10. (7.7 / 10) Suppose we implement a datatype Cow that is a subtype of both Animal and Vegetarian (that is, it implements both interfaces). Assuming Java follows the substitution principle correctly, what exceptions can the eat(Object) method for Cow throw? Explain why.

A method can only be declared to throw exceptions that are subtypes of the exceptions thrown by the corresponding supertype method. In this case, we have two supertypes, so it is less clear what should be allowed. But, recall the reason for the original rule: if client code calls the supertype method correctly (that is, it catches all the supertype method's exceptions), it should still work when the subtype method is substituted. This means, the subtype method should not be able to throw any exception that could not be thrown by the supertype. Since Cow has both Animal and Vegetarian as supertypes, the substitution principle requires than anywhere we used Animal before we can now safely use Cow, and anywhere we used Vegetarian before, we can now safely use Cow. This means the exceptions a subtype method may throw must be subtypes of the intersection of the exceptions of all of its supertypes' methods. In this case, the intersection of the exceptions listed by the two supertypes' methods is OvereatingException. Hence, the exceptions listed in the throws clause to the Cow eat method must all be subtypes of OvereatingException.

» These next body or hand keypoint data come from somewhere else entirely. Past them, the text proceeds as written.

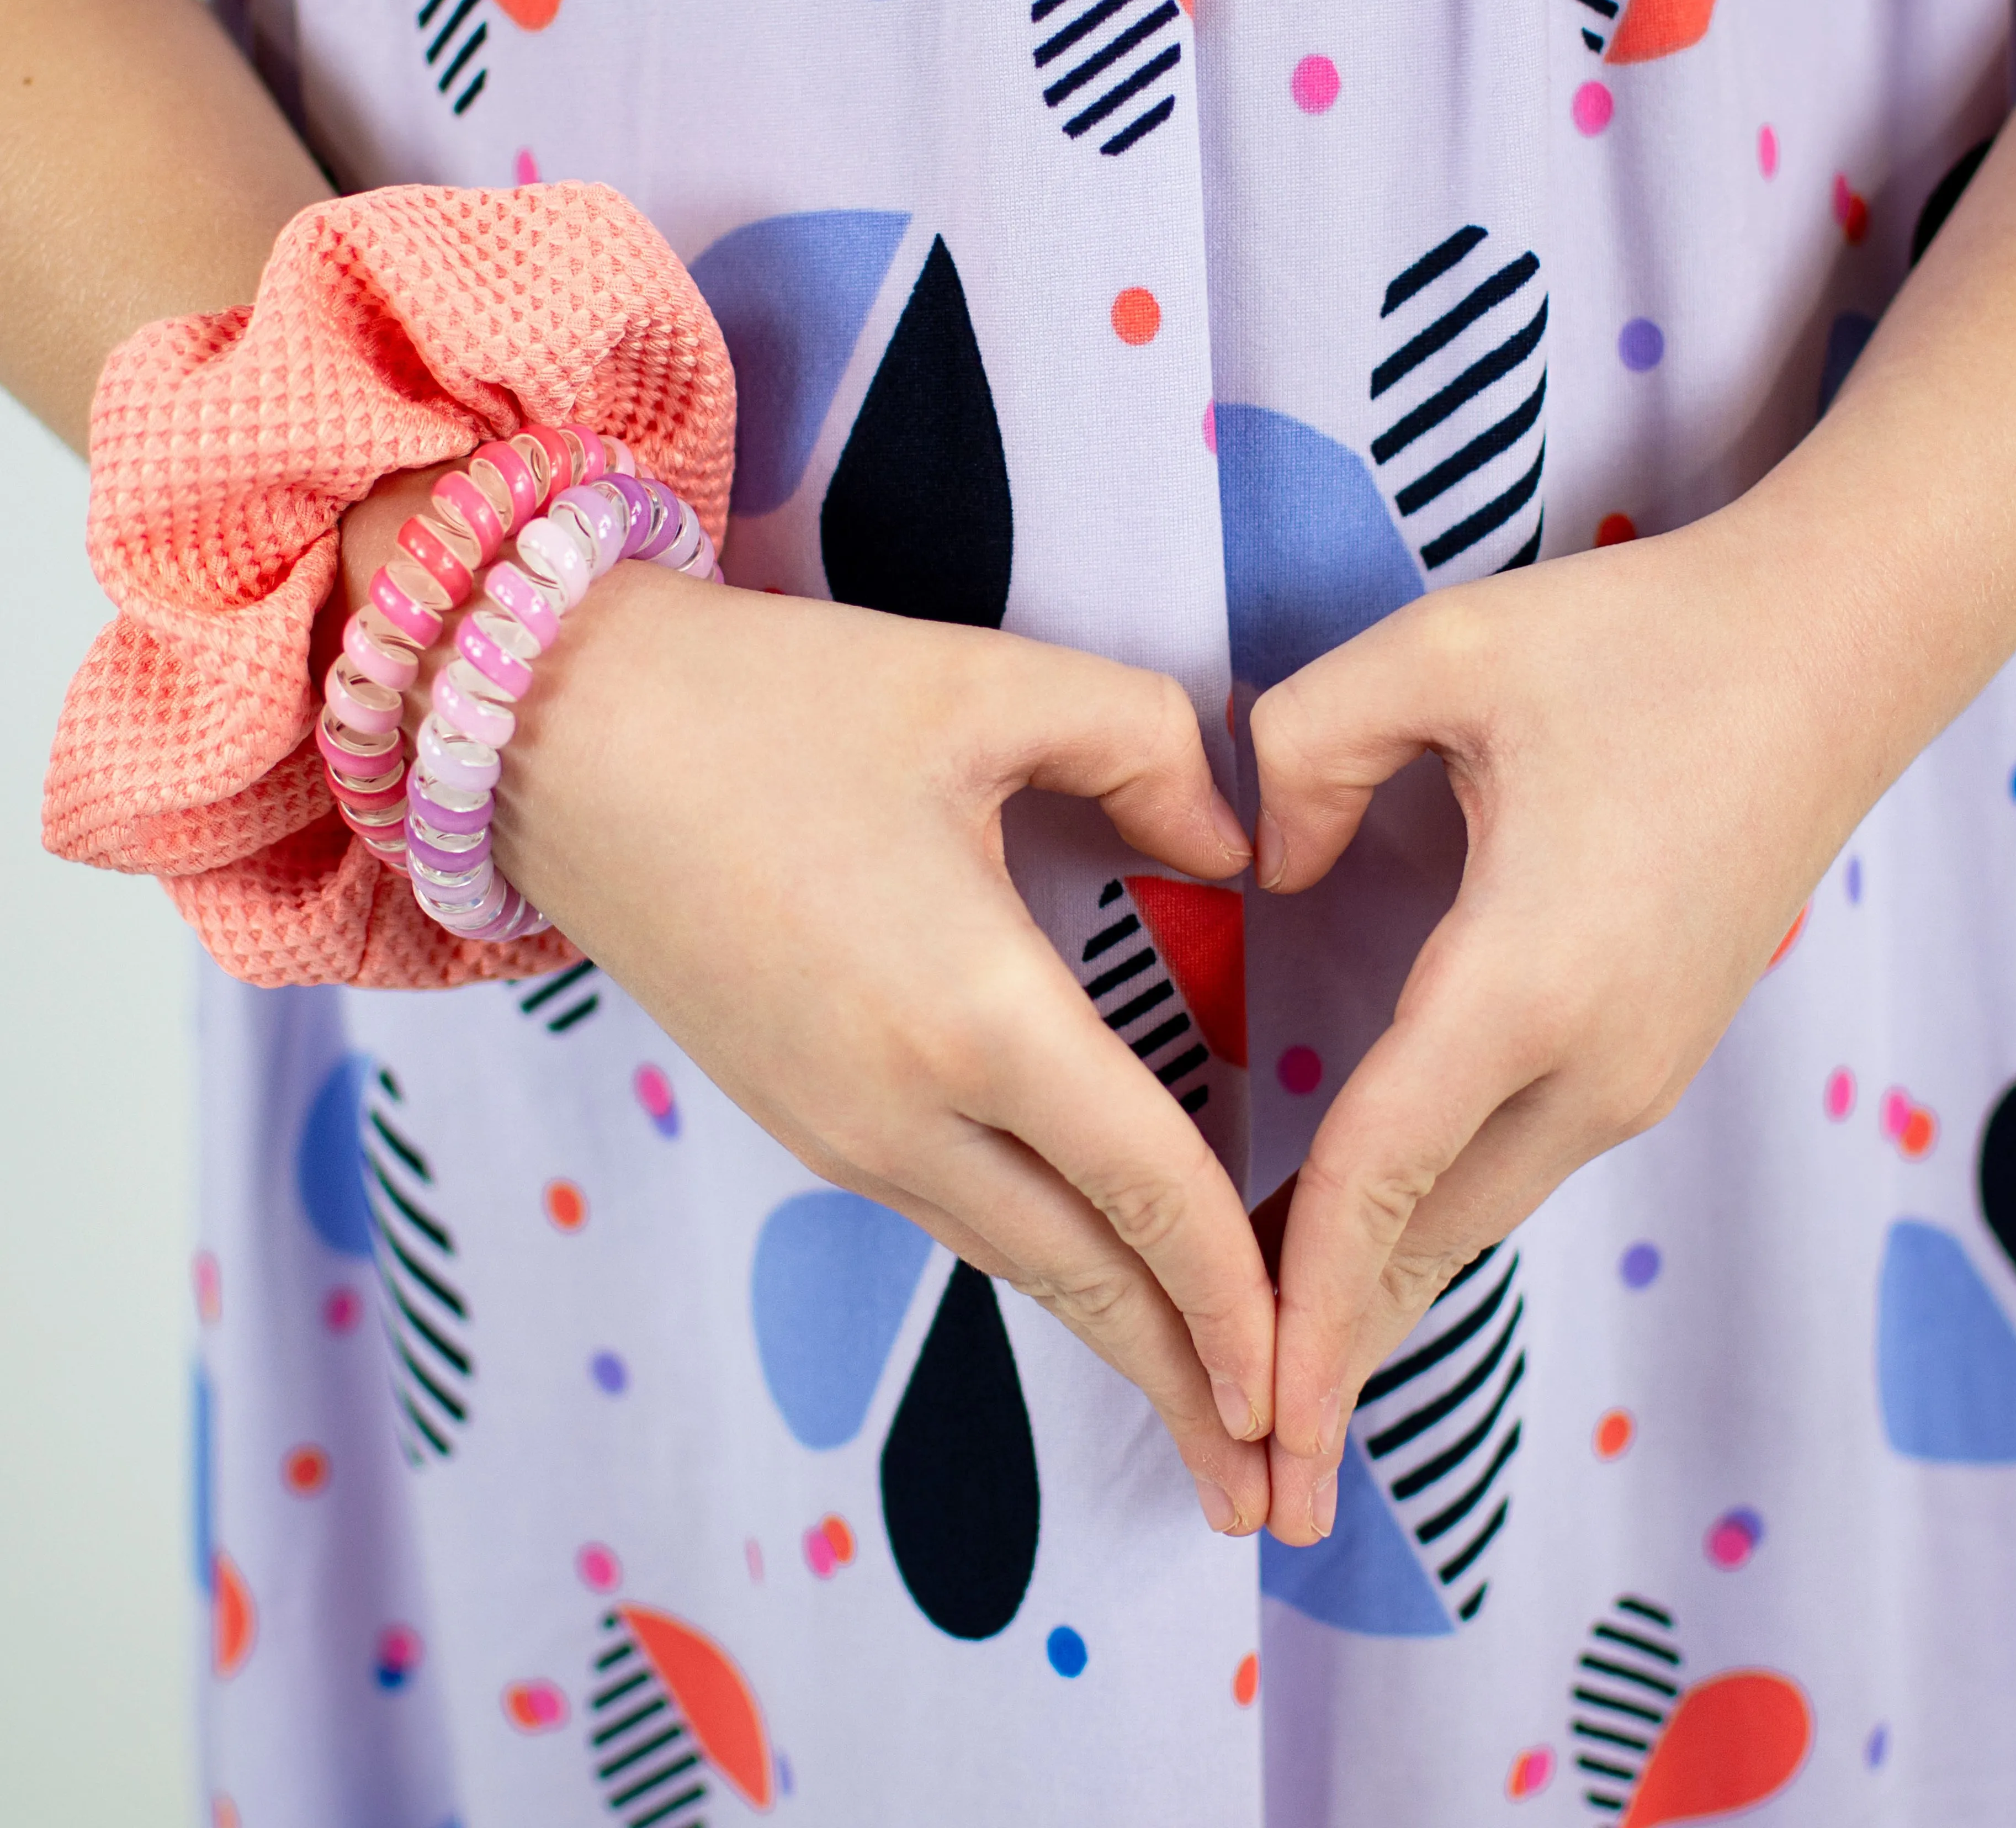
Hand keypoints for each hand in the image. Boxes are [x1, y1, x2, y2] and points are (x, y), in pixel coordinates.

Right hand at [331, 475, 1275, 1532]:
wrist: (553, 739)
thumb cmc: (774, 702)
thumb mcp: (990, 684)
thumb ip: (1156, 751)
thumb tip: (1239, 845)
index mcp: (970, 1014)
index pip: (1148, 1189)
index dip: (1240, 1294)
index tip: (1306, 1383)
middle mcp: (901, 1112)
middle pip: (1084, 1278)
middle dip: (1189, 1383)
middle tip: (1271, 1487)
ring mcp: (837, 1131)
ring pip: (1016, 1260)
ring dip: (1119, 1335)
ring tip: (1205, 1405)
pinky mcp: (797, 1116)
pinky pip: (955, 1216)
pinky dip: (1045, 1265)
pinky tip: (1092, 1269)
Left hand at [1247, 516, 1874, 1543]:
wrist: (1835, 650)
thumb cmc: (1642, 646)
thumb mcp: (1441, 653)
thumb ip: (1304, 755)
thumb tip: (1264, 865)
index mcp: (1531, 982)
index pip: (1376, 1176)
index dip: (1295, 1302)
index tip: (1250, 1418)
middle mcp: (1594, 1062)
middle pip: (1427, 1237)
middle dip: (1331, 1349)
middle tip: (1248, 1469)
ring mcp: (1636, 1067)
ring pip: (1474, 1213)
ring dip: (1375, 1291)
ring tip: (1280, 1373)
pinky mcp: (1651, 1049)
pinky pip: (1511, 1166)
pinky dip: (1424, 1224)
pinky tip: (1363, 1237)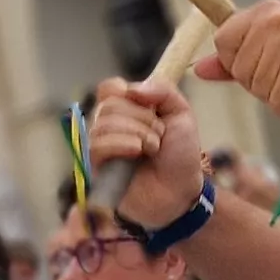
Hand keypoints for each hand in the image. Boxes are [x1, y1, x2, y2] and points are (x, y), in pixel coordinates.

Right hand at [84, 78, 207, 223]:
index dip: (123, 90)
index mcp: (126, 110)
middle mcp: (109, 127)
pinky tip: (137, 153)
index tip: (144, 102)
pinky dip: (122, 144)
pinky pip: (98, 145)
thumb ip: (162, 90)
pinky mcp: (97, 168)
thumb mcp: (181, 113)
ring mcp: (101, 147)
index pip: (108, 88)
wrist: (181, 190)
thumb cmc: (179, 155)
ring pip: (104, 124)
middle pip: (109, 104)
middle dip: (141, 117)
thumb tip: (131, 88)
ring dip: (137, 133)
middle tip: (159, 135)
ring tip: (153, 148)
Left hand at [197, 1, 279, 116]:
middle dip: (261, 83)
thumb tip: (200, 69)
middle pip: (240, 69)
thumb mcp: (273, 49)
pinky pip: (278, 101)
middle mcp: (274, 22)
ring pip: (258, 88)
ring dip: (278, 97)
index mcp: (265, 12)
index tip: (262, 64)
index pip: (223, 40)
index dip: (237, 62)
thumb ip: (234, 60)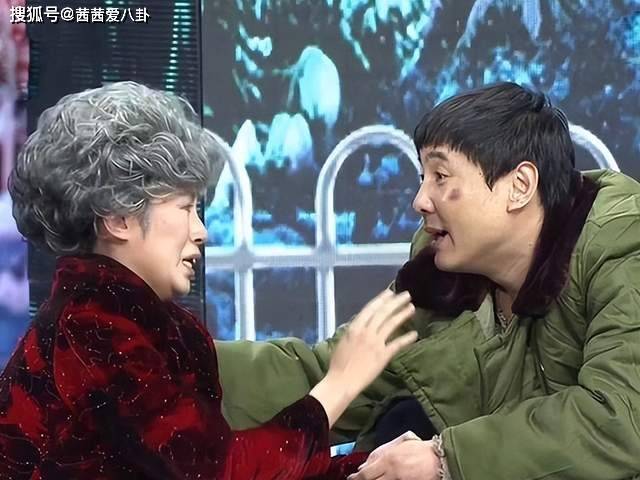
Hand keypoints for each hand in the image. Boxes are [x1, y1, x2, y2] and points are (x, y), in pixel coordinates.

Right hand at [310, 290, 416, 426]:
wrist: (342, 381)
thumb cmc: (338, 363)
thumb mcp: (343, 341)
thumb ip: (353, 330)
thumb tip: (362, 322)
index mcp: (354, 327)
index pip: (370, 309)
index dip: (381, 299)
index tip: (390, 293)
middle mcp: (366, 332)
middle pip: (383, 313)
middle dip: (396, 302)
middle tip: (406, 295)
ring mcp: (376, 343)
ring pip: (391, 324)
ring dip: (402, 314)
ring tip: (411, 308)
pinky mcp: (383, 356)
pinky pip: (397, 344)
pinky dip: (407, 338)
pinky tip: (415, 334)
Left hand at [349, 438, 440, 479]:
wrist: (439, 459)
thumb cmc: (421, 450)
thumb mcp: (400, 445)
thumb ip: (384, 453)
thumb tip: (369, 463)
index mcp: (389, 460)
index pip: (366, 473)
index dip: (357, 478)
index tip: (352, 478)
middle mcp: (392, 473)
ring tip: (373, 479)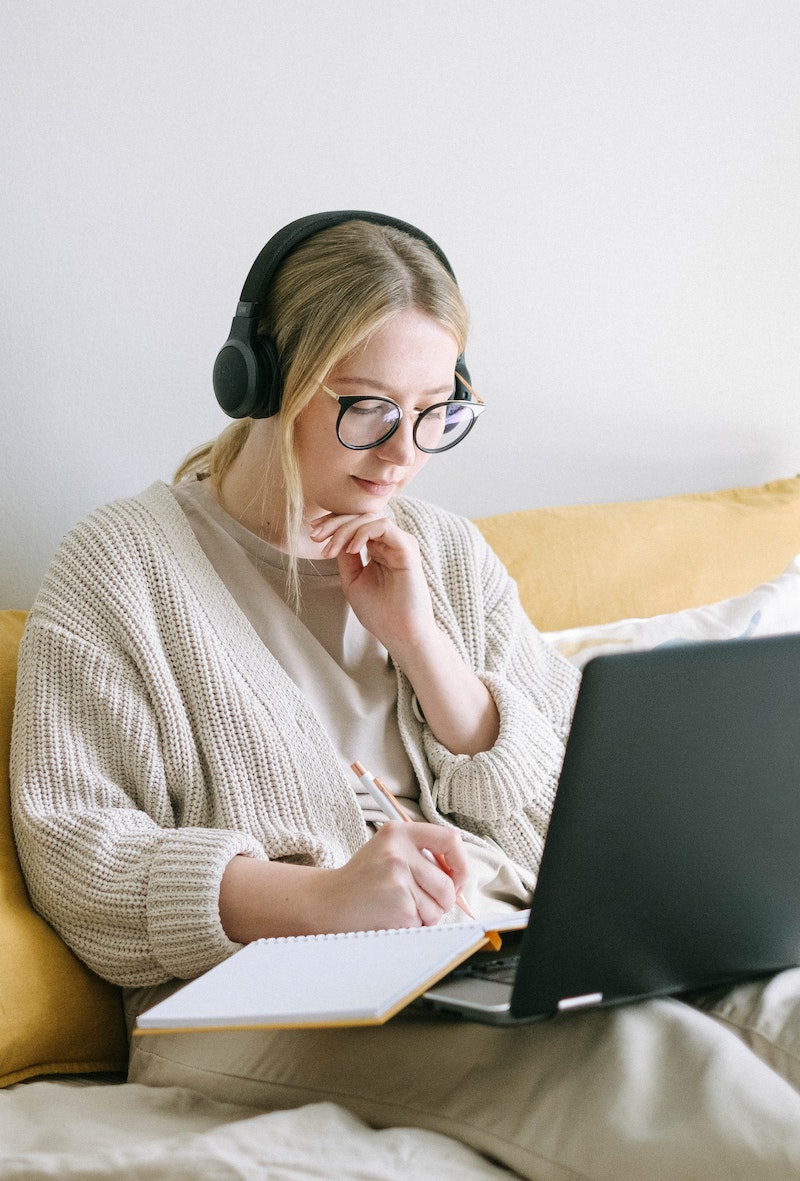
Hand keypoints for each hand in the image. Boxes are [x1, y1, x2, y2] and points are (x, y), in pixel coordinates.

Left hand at [310, 509, 499, 757]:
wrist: (400, 634)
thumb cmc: (380, 613)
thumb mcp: (353, 581)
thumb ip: (346, 558)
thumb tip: (332, 537)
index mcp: (378, 549)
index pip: (355, 525)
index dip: (332, 525)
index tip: (313, 535)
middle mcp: (390, 543)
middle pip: (360, 517)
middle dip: (334, 523)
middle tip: (315, 536)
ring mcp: (399, 544)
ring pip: (369, 518)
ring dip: (344, 529)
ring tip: (330, 548)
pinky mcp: (407, 548)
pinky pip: (383, 526)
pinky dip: (363, 532)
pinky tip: (350, 548)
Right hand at [318, 821, 470, 931]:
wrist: (328, 902)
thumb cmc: (362, 880)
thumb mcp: (388, 852)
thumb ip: (422, 856)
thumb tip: (461, 878)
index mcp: (399, 833)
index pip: (450, 839)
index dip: (461, 863)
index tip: (457, 878)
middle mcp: (399, 852)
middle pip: (448, 884)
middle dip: (442, 901)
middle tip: (419, 902)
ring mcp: (399, 879)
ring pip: (439, 907)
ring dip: (426, 916)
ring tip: (400, 908)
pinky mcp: (399, 905)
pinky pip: (424, 922)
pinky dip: (413, 926)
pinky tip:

Bertran Meyer would probably argue that as with the contravariant typing of parameters, this is another place where the substitution principle is in conflict with what we might want. One might argue that it makes more sense to allow a cow to throw all the exceptions of the subtype methods. The best solution might be to make NonVegetableException a subtype of InedibleException.

11. (no credit) Do you feel your performance on this exam will fairly reflect your understanding of the course material so far? If not, explain why.
Most people seemed to think so, except for overemphasizing abstraction functions with two questions. My hope was the first one (question 7) would be straightforward enough that most people would get it well, and question 9 would distinguish between people who really understand how to construct abstraction functions. It also makes the point that you don't have to change the rep to need to change the abstraction function.
12. (no credit) Do you prefer lectures that use mostly slides or mostly chalk?
Three people prefer mostly chalk; two people prefer slides (one with an exclamation point, so that counts extra). The rest prefer a combination or have no clear preference. So, I guess there is no clear answer here, but I will use a mixture depending on what seems to work best for the material. As one response said, "When you switch it up, it keeps us on our toes: we have no idea what to expect next!".